Of all the shield portraits of the Evangelical School this is perhaps the most important because it is thematically the most particular and because it was used by Lippold as the object that most securely dates the group to the fourth century AD but without discussion. Vermeule’s suggestion that it is a portrait of Constantine is untenable. Sande, both in 1982 and in 2015, has well noted its pertinence to a long tradition of boys involved in religious service.
It is both the hairstyle, the “Camillus-frisur/Camillus coiffure” and the simple sleeved tunic (which is less emphasized by Sande) that are typical for boys in ceremonial religious service.
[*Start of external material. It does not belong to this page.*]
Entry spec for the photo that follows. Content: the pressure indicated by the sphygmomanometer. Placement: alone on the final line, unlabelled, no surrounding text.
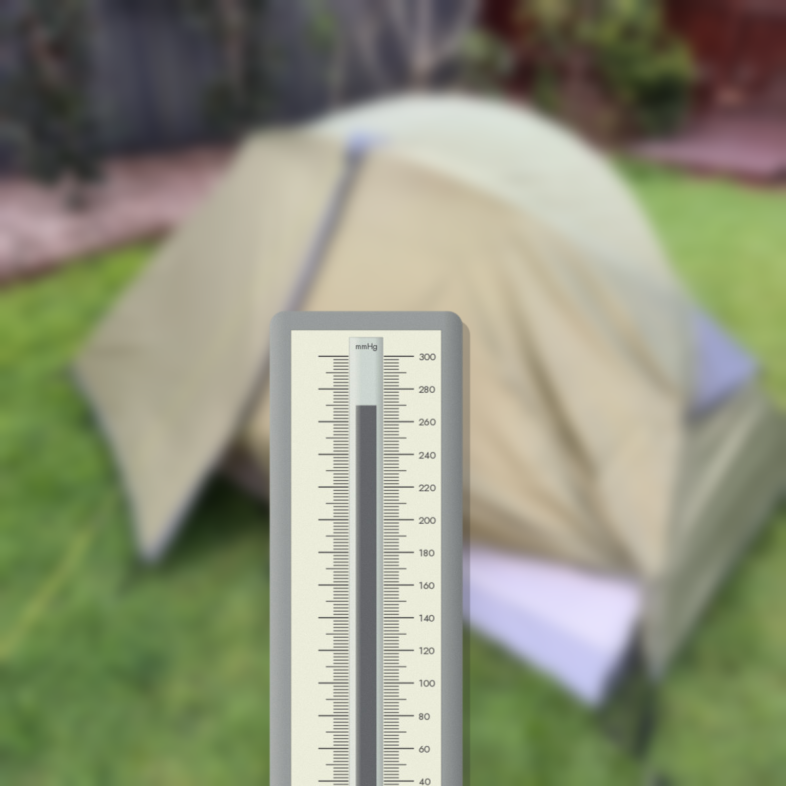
270 mmHg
Compelling comparanda are a statue type, known in several Roman marble copies and connected with the Eleusinian Mysteries, and the boys (with a notably cut and curving fringe) who carry the table laden with spoils on the Arch of Titus.30 The frequent appearance of the “Camillus” type in Roman public art in the first to second centuries and the drilled eyes of this portrait led her to date the Evangelical School shield portrait in the Hadrianic period. Yet, she notes also that the tradition, the curving, combed forward, fringe and the shoulder locks combined with the simple tunic continue in representations of boys in the fourth century and later. These late-antique boys – for example one wearing a beautiful chiton and holding the cloak of his master on a mosaic in the frigidarium at Piazza Armerina –, have been discussed by Balty as paedogogiani, finely schooled boys who were testimonies to the nobility and learning of the family in which they served.31 Similar boys appear clearly in the Missorium of Theodosius and the Obelisk of Theodosius in Istanbul, dated securely to ca. AD 400. Particularly the reliefs in marble on the base of the Obelisk are comparable; several young men in the entourage have similar hairstyles, wear round bullae on metallic circlets, and are in thin tunics which have vertical folds. The presence of a bulla significantly indicates that these boys were not necessarily slaves but free-born Romans. Thus, the Evangelical School shield portrait can either be interpreted as a free-born, upper-class child with a traditional religious duty or as a free-born, upper-class child learning and serving in the home of a recognized master. The meanings are in fact not mutually exclusive.”